→ **Study material**
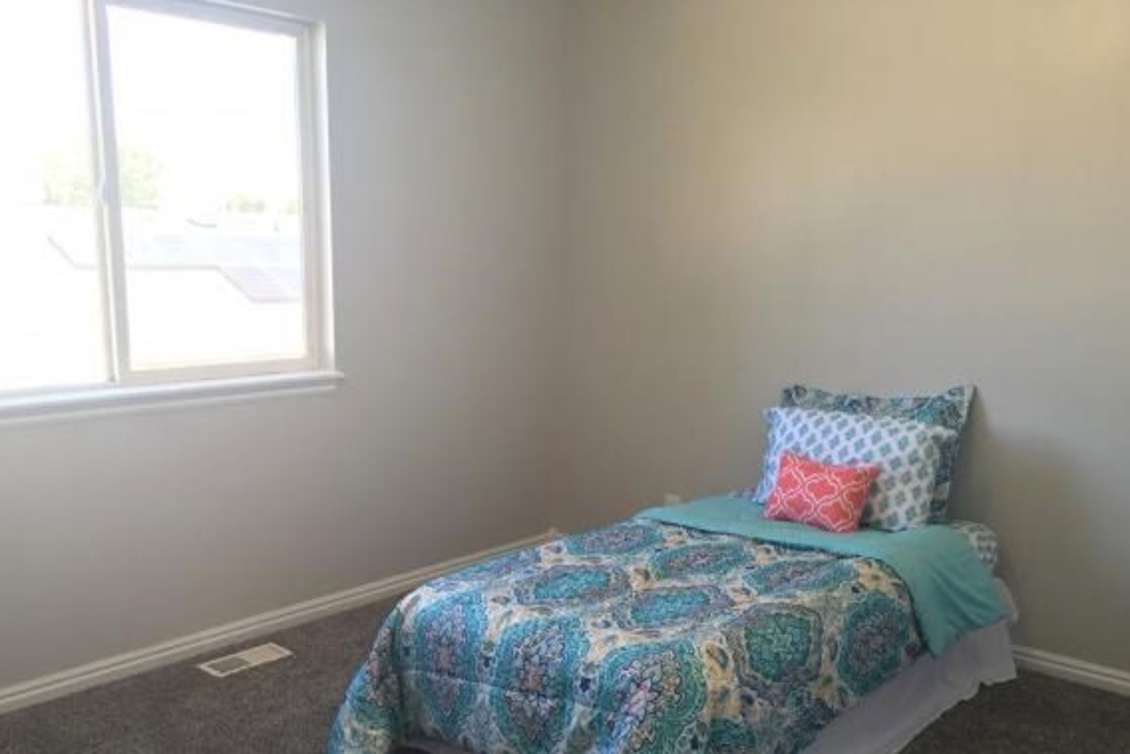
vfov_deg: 38.7
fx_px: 1067
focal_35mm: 34
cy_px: 470
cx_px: 567
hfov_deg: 55.8
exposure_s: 1/30
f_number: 2.2
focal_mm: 4.15
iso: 25
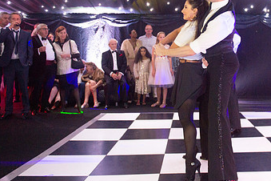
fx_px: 309
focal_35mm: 41
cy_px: 49
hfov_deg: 45.8
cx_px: 203
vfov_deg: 32.1
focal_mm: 24
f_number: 2.8
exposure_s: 1/40
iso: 2000
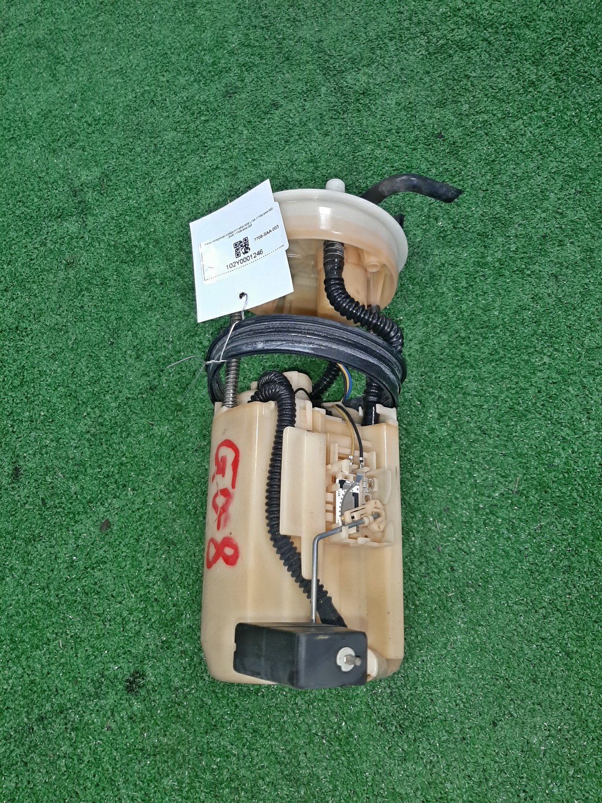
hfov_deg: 53.1
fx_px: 603
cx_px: 301
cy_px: 402
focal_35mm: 26
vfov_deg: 67.3
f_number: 1.7
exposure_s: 1/50
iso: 123
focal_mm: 3.93
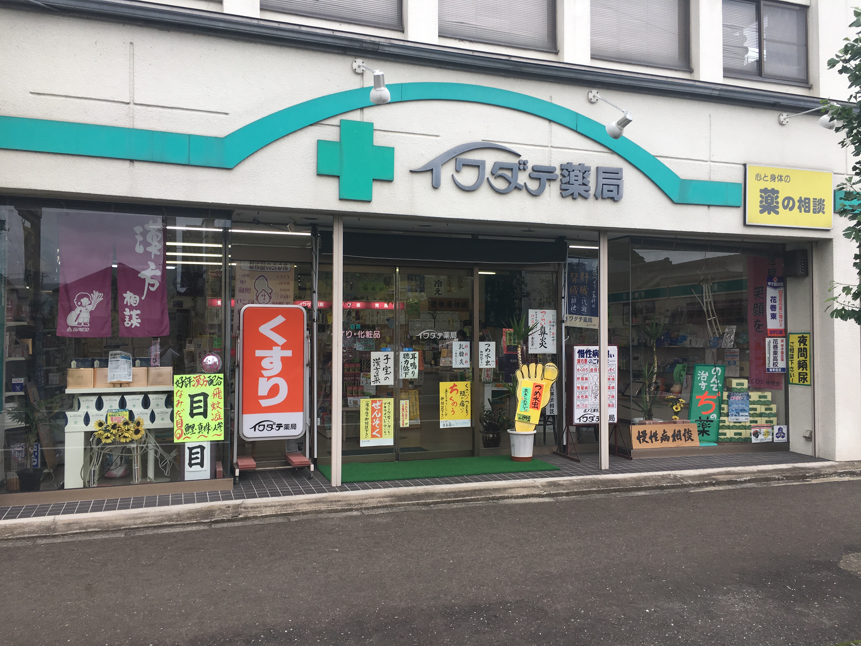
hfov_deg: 61.7
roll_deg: -0.2
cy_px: 323
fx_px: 721
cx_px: 430
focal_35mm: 29
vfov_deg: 48.2
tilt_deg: +2.0
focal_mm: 4.15
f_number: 2.2
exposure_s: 1/246
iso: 25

→ **Task instructions**
Return all the data exactly, and keep the pictures out.

→ **Response**
vfov_deg: 38.7
fx_px: 1067
focal_35mm: 34
cy_px: 470
cx_px: 567
hfov_deg: 55.8
exposure_s: 1/30
f_number: 2.2
focal_mm: 4.15
iso: 25
fx_px: 309
focal_35mm: 41
cy_px: 49
hfov_deg: 45.8
cx_px: 203
vfov_deg: 32.1
focal_mm: 24
f_number: 2.8
exposure_s: 1/40
iso: 2000
hfov_deg: 53.1
fx_px: 603
cx_px: 301
cy_px: 402
focal_35mm: 26
vfov_deg: 67.3
f_number: 1.7
exposure_s: 1/50
iso: 123
focal_mm: 3.93
hfov_deg: 61.7
roll_deg: -0.2
cy_px: 323
fx_px: 721
cx_px: 430
focal_35mm: 29
vfov_deg: 48.2
tilt_deg: +2.0
focal_mm: 4.15
f_number: 2.2
exposure_s: 1/246
iso: 25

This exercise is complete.